Reece’s message is very simply, “It’s nice to be nice.”
It is stories like this that we need to be using in assemblies as we move into the new year to fill our children with confidence in humanity and community cohesion. None of imagined a year ago that we would still be living with Covid and today as we re-open with daily drops in class numbers, more than ever we need an ethos that speaks to children and says, “It’s going to be ok.”
The aim of “Agents of hope” when I wrote the first newsletter back in May 2020, was to provide schools with a framework to inspire resilience and hope; teachers needed to be the ‘agents of hope’ for children who were seeing their world shrink. Children had to be taught about the good things happening out in the world and be shown that people are helping each other; we will get through this together.

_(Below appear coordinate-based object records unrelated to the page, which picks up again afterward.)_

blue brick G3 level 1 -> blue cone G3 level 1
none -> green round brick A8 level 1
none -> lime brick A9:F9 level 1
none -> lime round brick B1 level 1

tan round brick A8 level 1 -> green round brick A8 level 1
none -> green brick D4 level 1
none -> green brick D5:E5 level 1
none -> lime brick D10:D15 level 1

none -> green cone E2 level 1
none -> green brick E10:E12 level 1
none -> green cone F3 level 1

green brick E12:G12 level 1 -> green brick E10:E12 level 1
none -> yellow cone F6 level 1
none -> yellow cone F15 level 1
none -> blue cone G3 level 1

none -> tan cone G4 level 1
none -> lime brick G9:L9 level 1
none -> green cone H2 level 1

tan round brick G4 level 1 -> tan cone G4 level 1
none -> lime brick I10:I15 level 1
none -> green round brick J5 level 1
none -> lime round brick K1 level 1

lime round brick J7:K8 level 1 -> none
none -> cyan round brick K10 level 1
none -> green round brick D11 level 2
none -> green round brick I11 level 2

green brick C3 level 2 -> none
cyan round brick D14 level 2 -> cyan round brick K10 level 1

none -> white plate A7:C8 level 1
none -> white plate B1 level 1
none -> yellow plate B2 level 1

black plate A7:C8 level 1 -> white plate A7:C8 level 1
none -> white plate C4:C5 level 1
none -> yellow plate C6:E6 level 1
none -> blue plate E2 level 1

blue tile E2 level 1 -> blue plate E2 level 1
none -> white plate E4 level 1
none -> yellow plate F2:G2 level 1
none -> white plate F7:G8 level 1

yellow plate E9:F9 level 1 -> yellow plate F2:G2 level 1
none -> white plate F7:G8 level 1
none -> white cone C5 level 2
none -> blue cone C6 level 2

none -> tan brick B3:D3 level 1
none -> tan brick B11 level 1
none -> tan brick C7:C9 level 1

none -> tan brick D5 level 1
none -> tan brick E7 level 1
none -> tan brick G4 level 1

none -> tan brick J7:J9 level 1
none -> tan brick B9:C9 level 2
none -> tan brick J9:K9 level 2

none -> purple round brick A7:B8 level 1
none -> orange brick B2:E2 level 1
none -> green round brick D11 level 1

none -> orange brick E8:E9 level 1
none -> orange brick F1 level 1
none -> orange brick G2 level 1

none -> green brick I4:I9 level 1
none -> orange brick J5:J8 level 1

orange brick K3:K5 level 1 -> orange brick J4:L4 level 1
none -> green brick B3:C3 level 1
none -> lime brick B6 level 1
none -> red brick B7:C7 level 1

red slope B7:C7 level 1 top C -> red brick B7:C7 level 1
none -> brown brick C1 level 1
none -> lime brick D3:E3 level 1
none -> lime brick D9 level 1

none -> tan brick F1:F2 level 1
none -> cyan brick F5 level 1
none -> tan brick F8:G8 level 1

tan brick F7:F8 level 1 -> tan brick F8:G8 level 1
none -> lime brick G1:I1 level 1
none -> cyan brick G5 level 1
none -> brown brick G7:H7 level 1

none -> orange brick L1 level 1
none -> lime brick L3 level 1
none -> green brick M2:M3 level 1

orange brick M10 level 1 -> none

Now we are on newsletter No41 and the stories keep coming; there is a lot of hope in the world; we just have to find the stories. In the current newsletter I reference a recent article by Dr Shane Lopez, who argues hope is a learnable skill that we have to teach.
Lopez defines hope as, “the belief that the future will be better than the present, coupled with the belief that you have the power to make it so.”
Of course this work lies alongside our continued work on No Outsiders; the two frameworks align with each other as children are taught to develop empathy skills and work together. We are all different and we all belong; we are accepting of each other and we are interested; we ask questions and learn from each other to break down potential barriers.
In each newsletter I recommend new picture books that I am using in my own to teach hope and resilience, and provide a lesson plan. A new book featured in the current newsletter is “The spots and dots” by Helen Baugh; it is a wonderful exploration in to fear of the unknown, overcome by a character’s bravery and determination. At the end of the story, “The world started to change before their eyes.”
We can learn much from ‘The spots and the dots’, not least the value in facing our fears and taking down barriers; community cohesion is the key.